Choose dictionaries when:

  • You need to associate values with unique keys
  • You need fast lookups by key — average O(1)
  • You are counting, grouping, or categorising data
  • You are building configuration or settings objects

Be cautious with dictionaries when:

  • You only need to check membership without associated values — a set is simpler
  • You need to maintain sorted order — dictionaries preserve insertion order, not sorted order

Sets

Sets are unordered, mutable collections of unique items with fast membership testing.

Choose sets when:

  • You need to eliminate duplicates
  • You need fast membership testing — average O(1)
  • You need to perform mathematical set operations (union, intersection, difference)
  • The order of items does not matter

Be cautious with sets when:

  • You need to maintain insertion order — sets do not preserve order
  • You need to store key-value pairs — use a dictionary instead
  • Items are not hashable (for example, lists or other sets)

Combining data structures

Real-world problems often call for combinations of data structures.
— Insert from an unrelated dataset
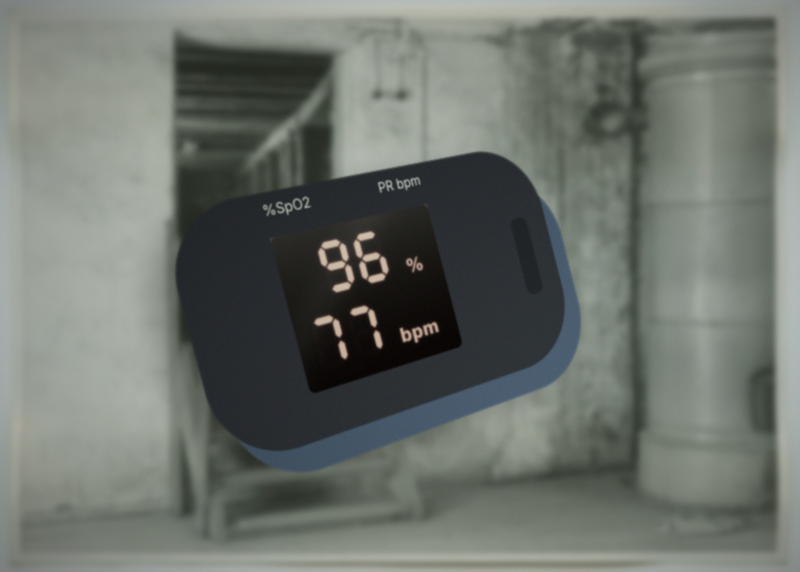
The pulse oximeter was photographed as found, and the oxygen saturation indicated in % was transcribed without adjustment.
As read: 96 %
Here are some common patterns.

List of dictionaries

Ideal for storing a collection of records, similar to rows in a database table:

employees = [
    {"name": "Alice", "department": "Engineering"},
    {"name": "Bob", "department": "Marketing"},
]

Dictionary of lists

Useful for grouping items by category:

students_by_subject = {
    "Maths": ["Alice", "Bob", "Charlie"],
    "English": ["Diana", "Eve"],
}

Set for deduplication, list for ordering

Use a set to remove duplicates, then convert to a sorted list:

raw_data = [3, 1, 4, 1, 5, 9, 2, 6, 5]
unique_sorted = sorted(set(raw_data))

Anti-patterns

Using a list when you need a dictionary

If you find yourself searching through a list to find an item by some attribute, you probably need a dictionary:

# Inefficient — O(n) lookup each time
users = [{"id": 1, "name": "Alice"}, {"id": 2, "name": "Bob"}]
for user in users:
    if user["id"] == target_id:
        break

# Better — O(1) lookup
users = {1: {"name": "Alice"}, 2: {"name": "Bob"}}
user = users[target_id]

Using a list for membership testing

If you frequently check item in collection, use a set instead of a list:

# Slow for large collections — O(n)
allowed = ["alice", "bob", "charlie"]
if username in allowed: ...

# Fast — O(1)
allowed = {"alice", "bob", "charlie"}
if username in allowed: ...

Using a dictionary when a set would do

If your dictionary values are all True or None and you only check key membership, use a set:

# Unnecessary complexity
seen = {"alice": True, "bob": True}
if name in seen: ...

# Simpler
seen = {"alice", "bob"}
if name in seen: ...

Summary

Choosing the right data structure is about understanding your data and your access patterns. Lists are for ordered sequences, tuples for fixed records, dictionaries for key-value mappings, and sets for unique collections. When you match the structure to the problem, your code becomes clearer, more correct, and more efficient.